本文抜粋:
ホコリまみれの思い出
メールが届いたので何かな?と覗いて見たら「そろそろ一ヶ月経つぞ?書かへんのか?なぁおい。書いてみぃひんか?」と言う何の為にしているのか全く分からない催促だった。
そこでえげつない程ピュアな僕は言われるがままに、キーボードをカタカタしている訳なのだが、さて何を書こうか。
はてなブログには「こんなの書いてみたらどうや?」と言う「今週のお題」と言うものがあり、常に画面に表示されていて目障りなのだが、今週のお題は「おとうさんへ」らしい。
現在の時刻は午前3時半である。こんな時間に一人カタカタとスクリーンに向かって死体へのメッセージを書くと言う行為に手を染めると言うのはわざわざ「おとうさんへ」と平仮名で書かれているお題の趣旨に反している気しかしないので、これは却下だ。

出題 1:
次の(a)〜(c)が本文抜粋の内容と合っているかどうか判定せよ。それぞれ「はい」か「いいえ」で答え、根拠となる本文抜粋の語句を正確に引用すること。
(a) 届いた催促のメールが何のためのものか、書き手には分かっていた。
(b) 今週のお題は「おとうさんへ」である。
(c) 書き手がこの文章を書いている時刻は午前3時半である。
出題 2:
「ホコリまみれの思い出」と題された本文抜粋の最後の文の後から、続きを書け。

利用可能なデータ:
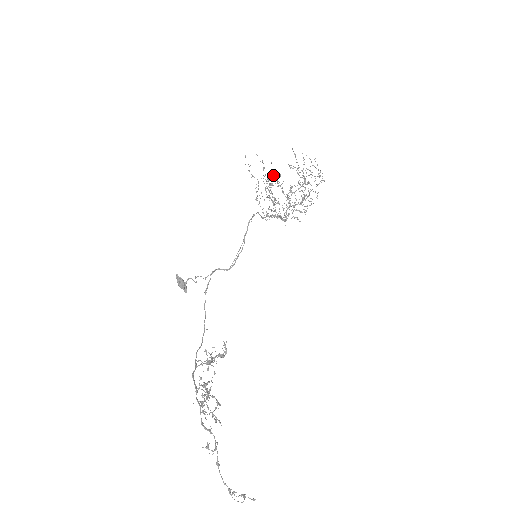
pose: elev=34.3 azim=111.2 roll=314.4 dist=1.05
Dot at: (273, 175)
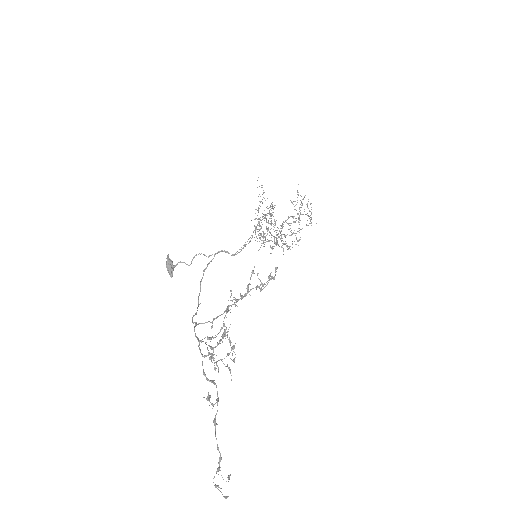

解答 1:
(a) いいえ。「何の為にしているのか全く分からない催促だった」
(b) はい。「今週のお題は「おとうさんへ」らしい」
(c) はい。「現在の時刻は午前3時半である」

解答 2:
ここはむしろお題に真っ向から歯向かい、身内の年上の反対、赤の他人の年下の話をしようと思う。
彼と出会ったのは2ヶ月ぐらい前であり、前世でどのような悪行を犯したのかは定かでは無いが、不運にもこの僕の後輩になると言う最悪な社会人デビューを飾った可哀想な子である。
事前情報として「面接にキスマークをつけてきた」と言うアバンギャルドな情報がもたらされていたので、その時点で繊細なサランラップハートの持ち主である僕は戦々恐々としており、ラップで自己紹介されたらどうしよう?とか髪の毛を洗いながら考えていたのだが結論から言えば全くの杞憂であった。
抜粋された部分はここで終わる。